* **Goal 1**
For the spindle-spinning thread below, say whether each statement agrees with it: (a) mama879 spins while driving the school bus; (b) amoamarone got a 3D printed Turkish spindle on etsy; (c) JuneB says spindles are nice when a wheel can't be taken along. Answer each with yes or no and quote the deciding words.
* **Goal 2**
Carry the spindle-spinning thread below further, picking up right after its last line.

═══ Source excerpt ═══

Puts a new twist on taking the car for a spin... Eh?


----------



## kaixixang (Jul 16, 2012)

wordancer said:


> Puts a new twist on taking the car for a spin... Eh?


No ice on the roads, YET! But you're decidedly in the Halloween mood. :sm23: :sm23: :sm23:


----------



## mama879 (Jan 27, 2011)

wordancer said:


> Puts a new twist on taking the car for a spin... Eh?


Very cute. thanks for the giggle this morning.


----------



## mama879 (Jan 27, 2011)

OK ladies I work on a school bus I do not take part of this when I drive. Not to safe Ya think. lol lol I do have a little time off between my am, midday and pm runs some times I stay in the parking lot eat and do some fiber junky things. It could be up to an hour of time but that time goes fast when you are having fun.


----------



## JuneB (Oct 10, 2014)

No idle mind and hands there.I m never without a project of some sorts . Spindles are nice when you can t take a wheel.


----------



## lovey (Nov 11, 2011)

:sm24:


----------



## a fool for fiber (Nov 18, 2014)

hahahaha!


----------



## amoamarone (Feb 21, 2015)

Have you tried a Turkish spindle? I like mine much better than the type you show, which is what I started on. I got a 3D printed Turkish spindle on etsy. I think it was $15 and spins like a dream and you have a ball of yarn already wound when you are done! You can pick your own colors too. 

My puppy thinks it is a swell toy, but I don't advise using it for that. ;-p


----------



## Cdambro (Dec 30, 2013)

amoamarone said:


> Have you tried a Turkish spindle? I like mine much better than the type you show, which is what I started on. I got a 3D printed Turkish spindle on etsy. I think it was $15 and spins like a dream and you have a ball of yarn already wound when you are done! You can pick your own colors too.

═══ Listing ═══

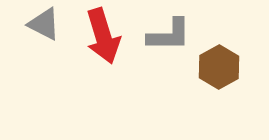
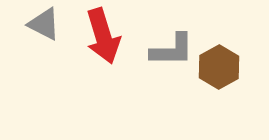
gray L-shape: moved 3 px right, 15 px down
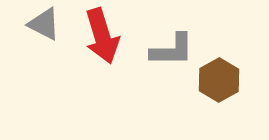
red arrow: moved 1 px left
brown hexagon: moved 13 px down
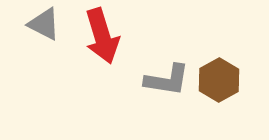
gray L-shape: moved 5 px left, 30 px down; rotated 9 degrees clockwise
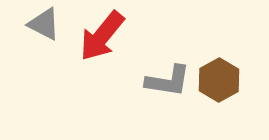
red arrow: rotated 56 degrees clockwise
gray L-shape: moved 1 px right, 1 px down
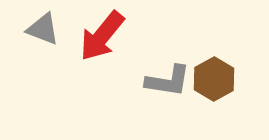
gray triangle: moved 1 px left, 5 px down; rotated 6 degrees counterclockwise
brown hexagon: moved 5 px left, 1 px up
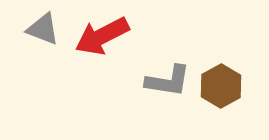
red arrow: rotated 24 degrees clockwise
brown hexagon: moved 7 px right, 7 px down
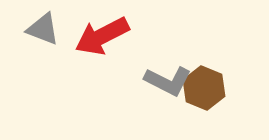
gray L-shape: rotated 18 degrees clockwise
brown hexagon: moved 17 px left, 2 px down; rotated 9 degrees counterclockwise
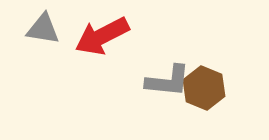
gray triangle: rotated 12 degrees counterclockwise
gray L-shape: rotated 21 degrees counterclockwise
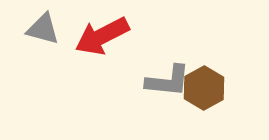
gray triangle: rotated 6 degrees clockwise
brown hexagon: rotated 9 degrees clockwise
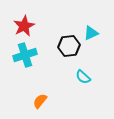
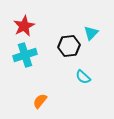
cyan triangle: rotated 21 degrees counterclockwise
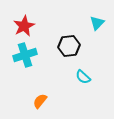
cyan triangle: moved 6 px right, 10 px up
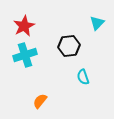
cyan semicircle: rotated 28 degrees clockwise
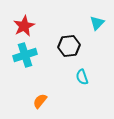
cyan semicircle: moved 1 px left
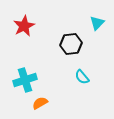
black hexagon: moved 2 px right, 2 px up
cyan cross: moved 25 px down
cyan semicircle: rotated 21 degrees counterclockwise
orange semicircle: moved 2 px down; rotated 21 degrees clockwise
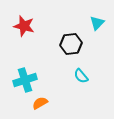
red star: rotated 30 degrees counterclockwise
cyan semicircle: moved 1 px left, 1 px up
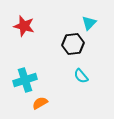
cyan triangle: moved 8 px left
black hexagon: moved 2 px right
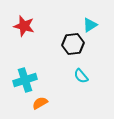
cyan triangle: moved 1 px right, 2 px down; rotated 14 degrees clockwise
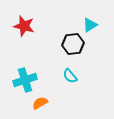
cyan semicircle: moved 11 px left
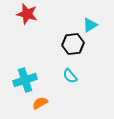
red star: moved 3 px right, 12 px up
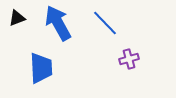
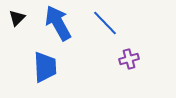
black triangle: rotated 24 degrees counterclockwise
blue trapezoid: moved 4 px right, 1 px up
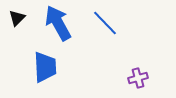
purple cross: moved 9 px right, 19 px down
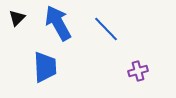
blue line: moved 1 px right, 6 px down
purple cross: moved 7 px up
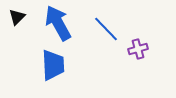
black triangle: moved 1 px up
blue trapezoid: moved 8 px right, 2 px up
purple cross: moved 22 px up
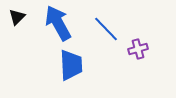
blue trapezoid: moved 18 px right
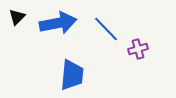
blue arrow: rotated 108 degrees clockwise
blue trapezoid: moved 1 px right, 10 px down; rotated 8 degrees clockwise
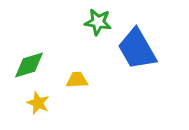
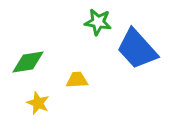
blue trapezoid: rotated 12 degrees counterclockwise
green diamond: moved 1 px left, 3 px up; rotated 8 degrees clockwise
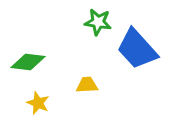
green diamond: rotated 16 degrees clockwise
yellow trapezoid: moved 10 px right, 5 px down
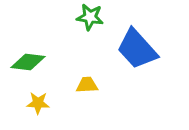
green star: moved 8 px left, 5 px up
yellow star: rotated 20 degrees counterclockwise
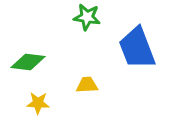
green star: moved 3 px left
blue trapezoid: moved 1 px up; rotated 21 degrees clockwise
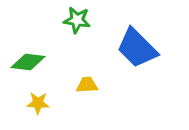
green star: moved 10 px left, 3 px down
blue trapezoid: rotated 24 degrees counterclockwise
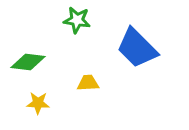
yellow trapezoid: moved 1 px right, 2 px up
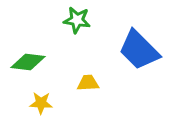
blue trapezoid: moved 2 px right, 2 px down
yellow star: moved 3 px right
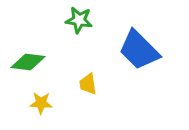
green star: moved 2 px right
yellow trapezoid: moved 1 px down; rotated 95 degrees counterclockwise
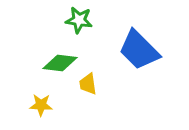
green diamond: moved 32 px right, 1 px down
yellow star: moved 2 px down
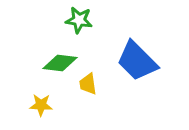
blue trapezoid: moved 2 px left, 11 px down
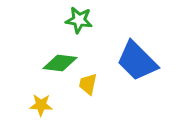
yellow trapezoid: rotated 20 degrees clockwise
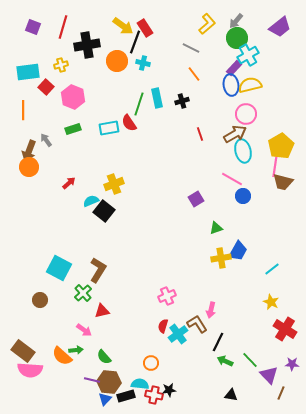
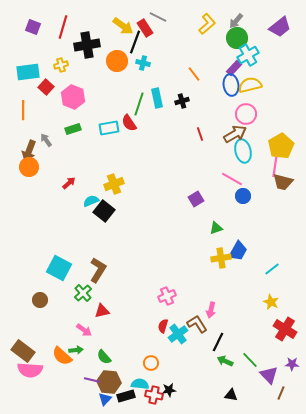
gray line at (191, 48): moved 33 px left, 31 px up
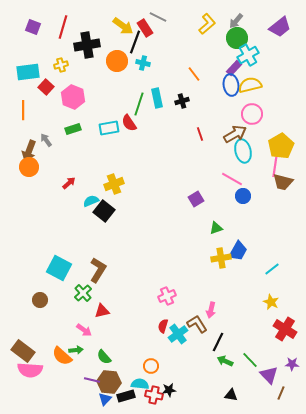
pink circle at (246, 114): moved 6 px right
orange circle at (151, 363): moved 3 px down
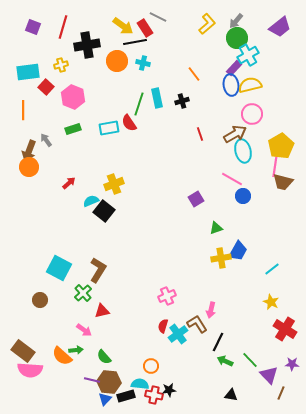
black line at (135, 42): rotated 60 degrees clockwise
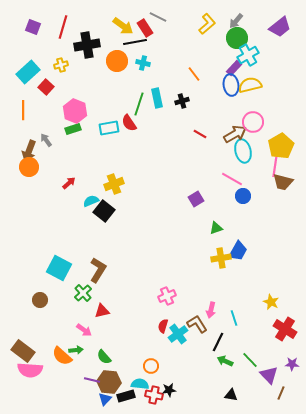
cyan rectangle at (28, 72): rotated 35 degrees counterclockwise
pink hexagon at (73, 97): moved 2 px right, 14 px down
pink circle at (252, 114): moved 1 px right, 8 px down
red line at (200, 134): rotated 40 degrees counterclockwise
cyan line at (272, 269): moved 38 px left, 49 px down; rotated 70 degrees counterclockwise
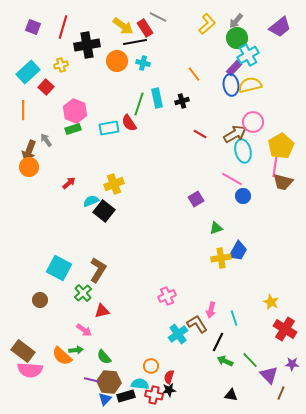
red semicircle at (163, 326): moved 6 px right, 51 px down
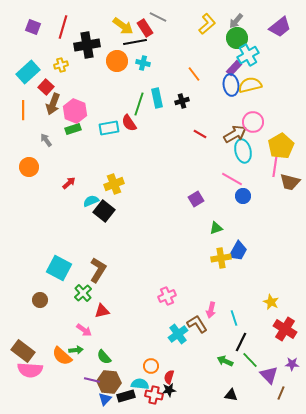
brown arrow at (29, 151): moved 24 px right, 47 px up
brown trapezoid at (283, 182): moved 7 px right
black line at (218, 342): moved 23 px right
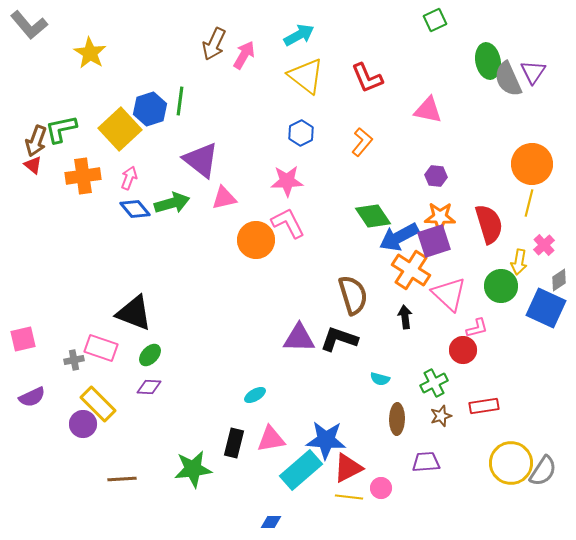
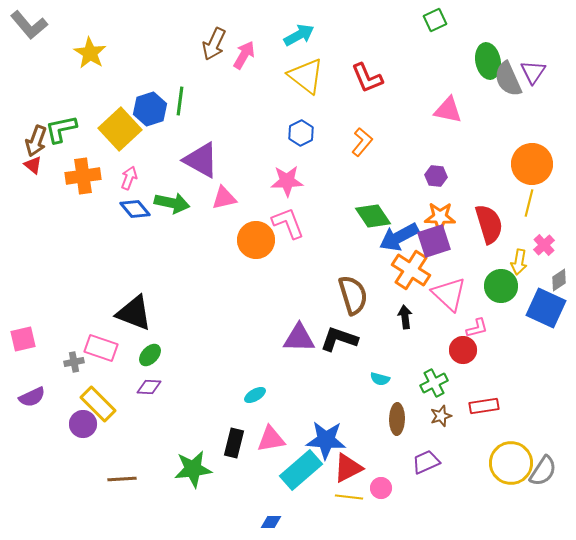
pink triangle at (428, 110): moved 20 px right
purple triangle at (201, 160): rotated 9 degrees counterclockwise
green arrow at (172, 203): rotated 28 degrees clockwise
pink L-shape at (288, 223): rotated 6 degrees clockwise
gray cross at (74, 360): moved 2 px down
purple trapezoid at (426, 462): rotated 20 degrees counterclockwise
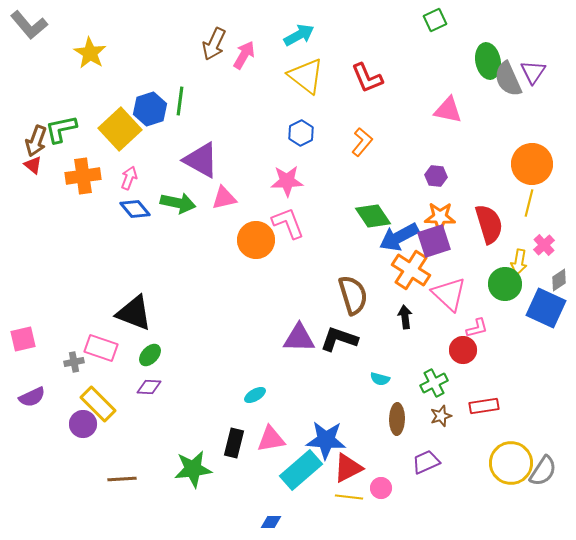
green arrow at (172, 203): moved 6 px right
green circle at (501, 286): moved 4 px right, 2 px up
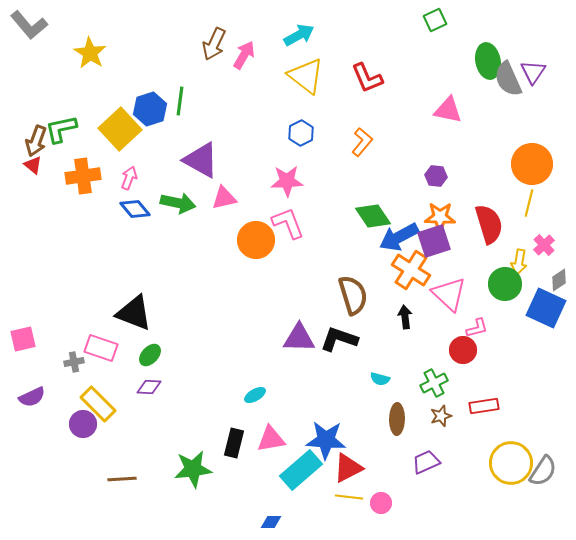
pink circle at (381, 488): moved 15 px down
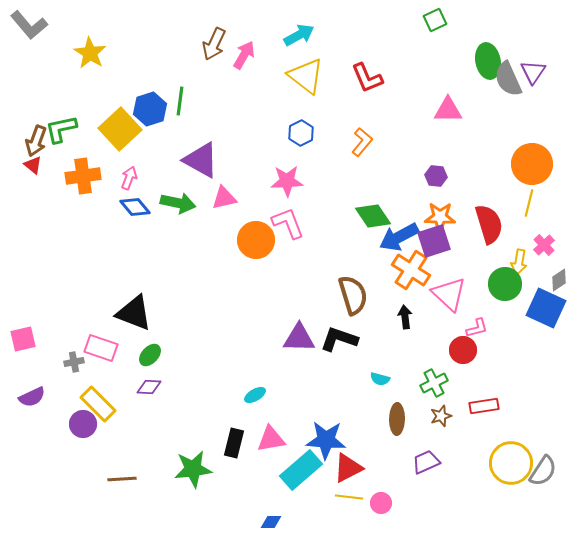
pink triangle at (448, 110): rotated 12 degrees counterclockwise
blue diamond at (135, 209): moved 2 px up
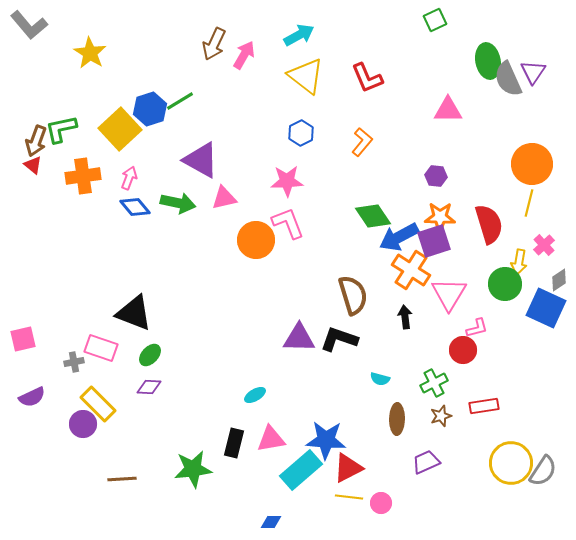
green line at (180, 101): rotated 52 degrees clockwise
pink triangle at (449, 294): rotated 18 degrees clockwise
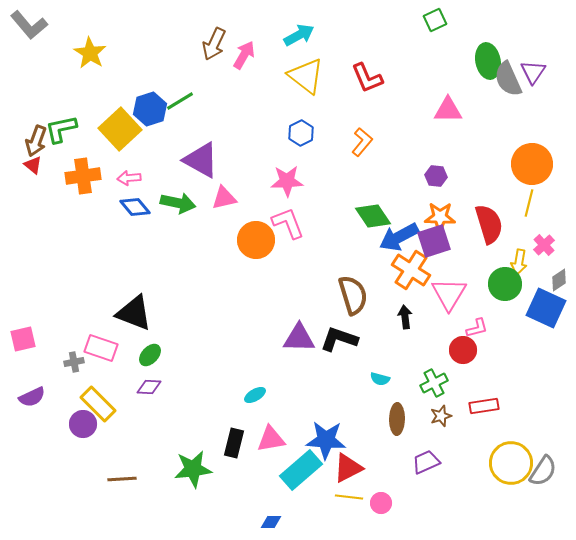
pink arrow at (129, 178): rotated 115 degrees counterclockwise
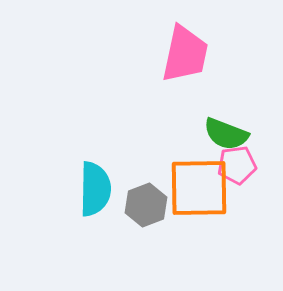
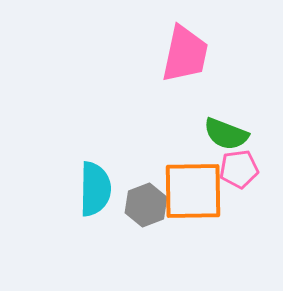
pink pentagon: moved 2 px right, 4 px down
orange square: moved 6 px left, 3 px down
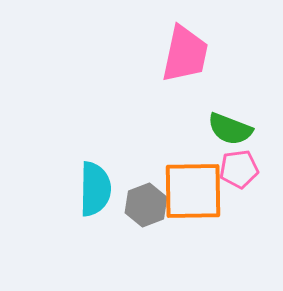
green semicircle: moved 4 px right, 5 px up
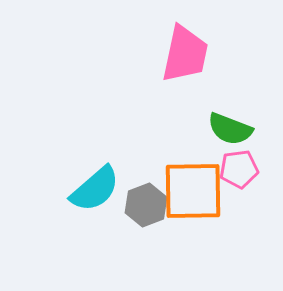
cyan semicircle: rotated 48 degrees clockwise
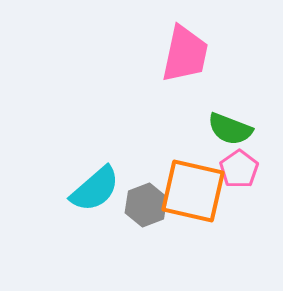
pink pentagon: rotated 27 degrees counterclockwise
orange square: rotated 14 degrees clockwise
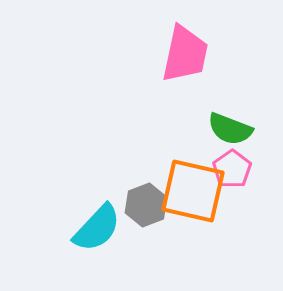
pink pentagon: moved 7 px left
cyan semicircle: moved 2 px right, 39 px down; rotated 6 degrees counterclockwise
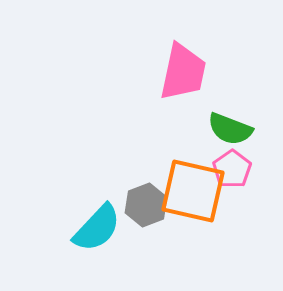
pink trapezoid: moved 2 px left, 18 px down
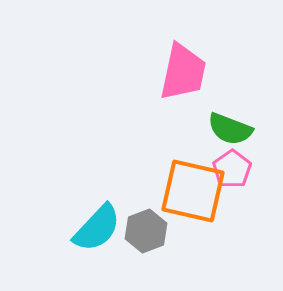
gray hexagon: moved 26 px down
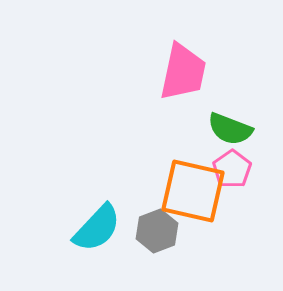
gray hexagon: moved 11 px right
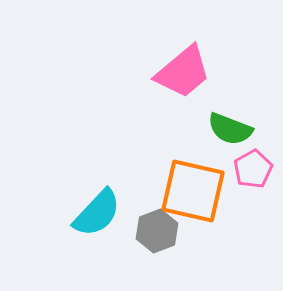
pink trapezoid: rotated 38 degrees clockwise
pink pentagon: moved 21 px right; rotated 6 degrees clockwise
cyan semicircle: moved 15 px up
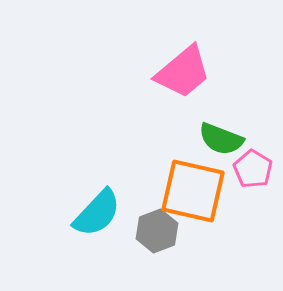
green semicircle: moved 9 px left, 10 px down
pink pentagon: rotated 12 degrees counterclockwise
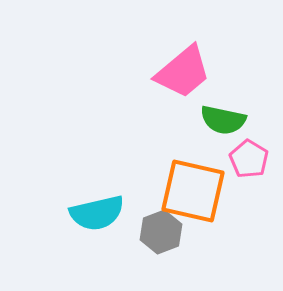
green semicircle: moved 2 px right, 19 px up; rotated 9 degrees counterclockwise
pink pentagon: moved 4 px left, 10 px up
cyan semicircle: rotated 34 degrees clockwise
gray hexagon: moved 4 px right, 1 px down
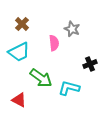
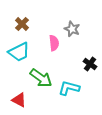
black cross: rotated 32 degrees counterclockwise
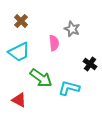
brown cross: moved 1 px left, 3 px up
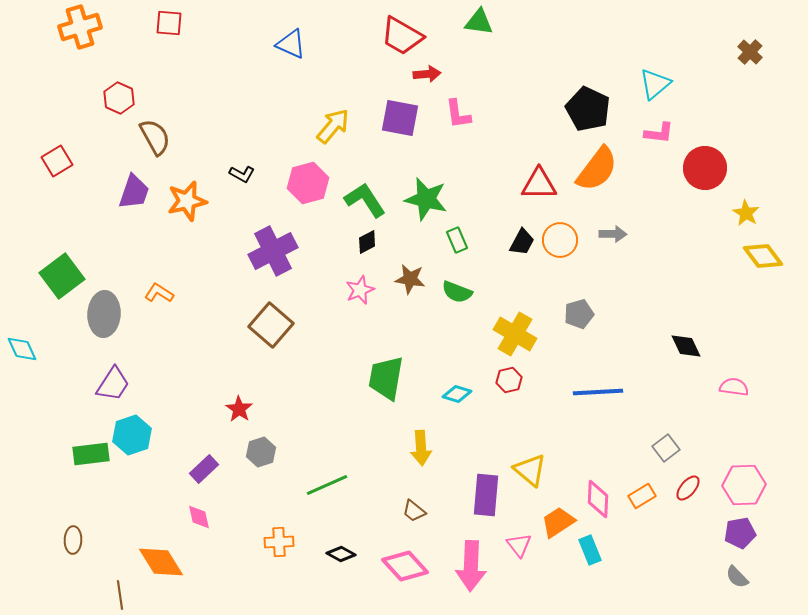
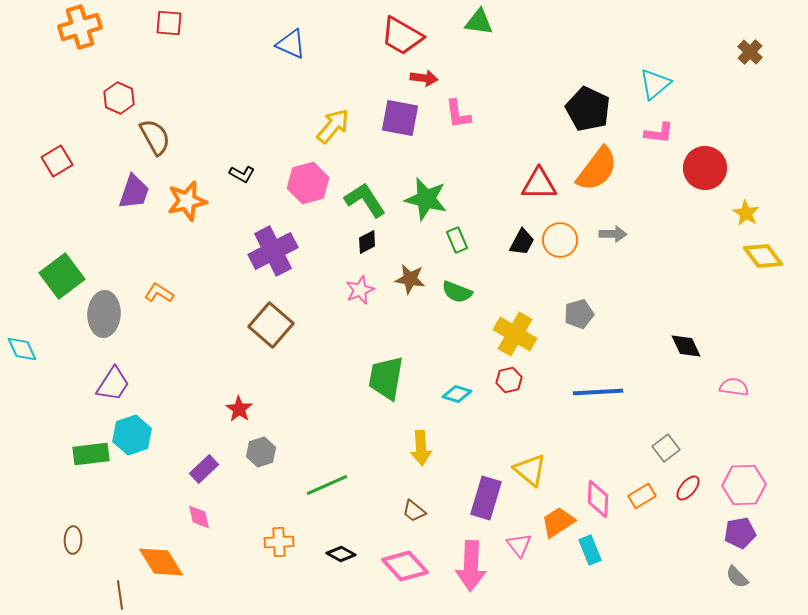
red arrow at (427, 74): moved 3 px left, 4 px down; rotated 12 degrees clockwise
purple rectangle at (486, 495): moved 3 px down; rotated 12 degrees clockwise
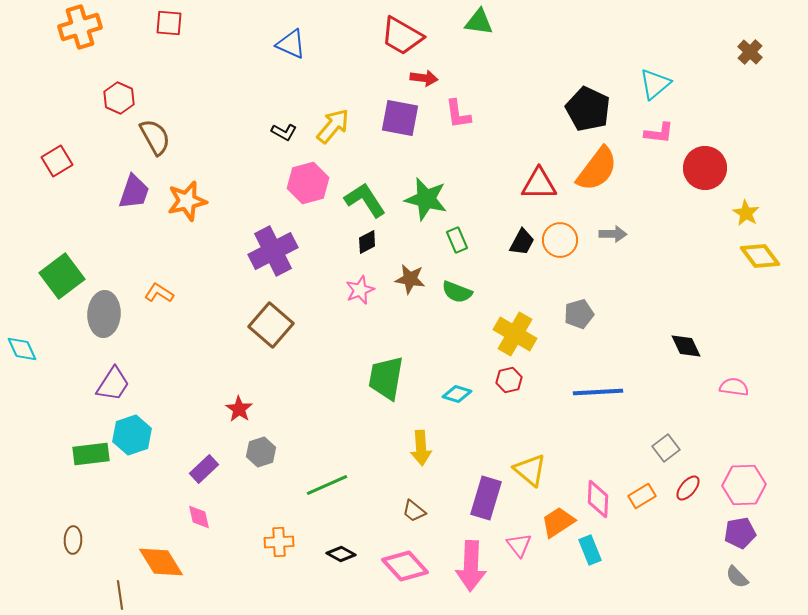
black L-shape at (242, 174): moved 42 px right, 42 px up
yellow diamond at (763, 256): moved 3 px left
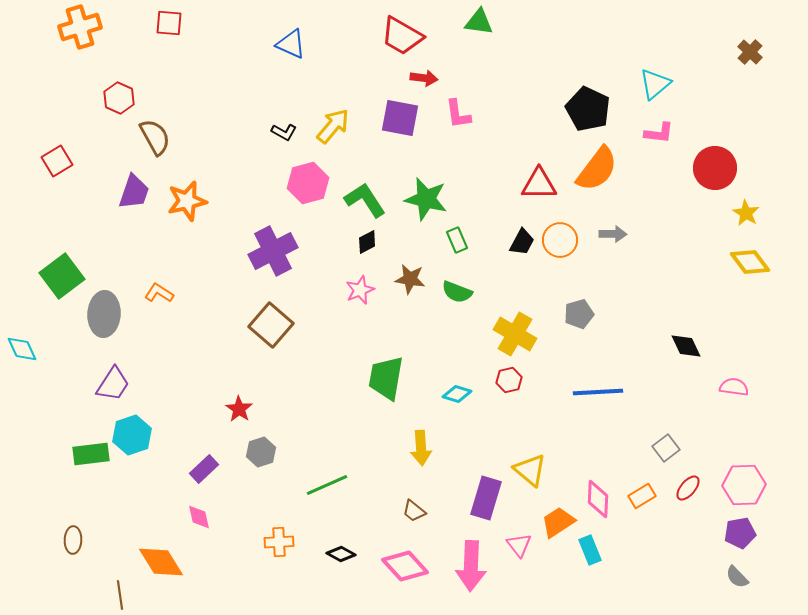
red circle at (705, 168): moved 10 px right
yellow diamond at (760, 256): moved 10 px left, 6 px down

═══

* **Task result 1**
(a) No: "I do not take part of this when I drive."
(b) Yes: "I got a 3D printed Turkish spindle on etsy."
(c) Yes: "Spindles are nice when you can t take a wheel."

* **Task result 2**
> 
> My puppy thinks it is a swell toy, but I don't advise using it for that. ;-p


I like those spindles....yours is pretty. I am wondering how you then ply? Do you spin 2 balls and ply on the same spindle? I saw a girl at Ringoes and she was spinning and then Navaho plying what she spun and then when it was wound on the spindle, it was cpmplete. I wish I had made a video of her doing that.


----------



## amoamarone (Feb 21, 2015)

Cdambro said:


> I like those spindles....yours is pretty. I am wondering how you then ply? Do you spin 2 balls and ply on the same spindle? I saw a girl at Ringoes and she was spinning and then Navaho plying what she spun and then when it was wound on the spindle, it was cpmplete. I wish I had made a video of her doing that.


Ha! I haven't gotten that far, but I think what you suggest is how I would go. Or, I could ply on my wheel.


----------



## Cdambro (Dec 30, 2013)

amoamarone said:


> Ha! I haven't gotten that far, but I think what you suggest is how I would go. Or, I could ply on my wheel.


However you go, it will be beautiful.


----------



## desireeross (Jun 2, 2013)

I should dig out my spindles. Since I bought my wheel they've been shelved. They're great for the car


----------



## Silverpeep (May 3, 2016)

Very nice. I was unable to master the drop spindle.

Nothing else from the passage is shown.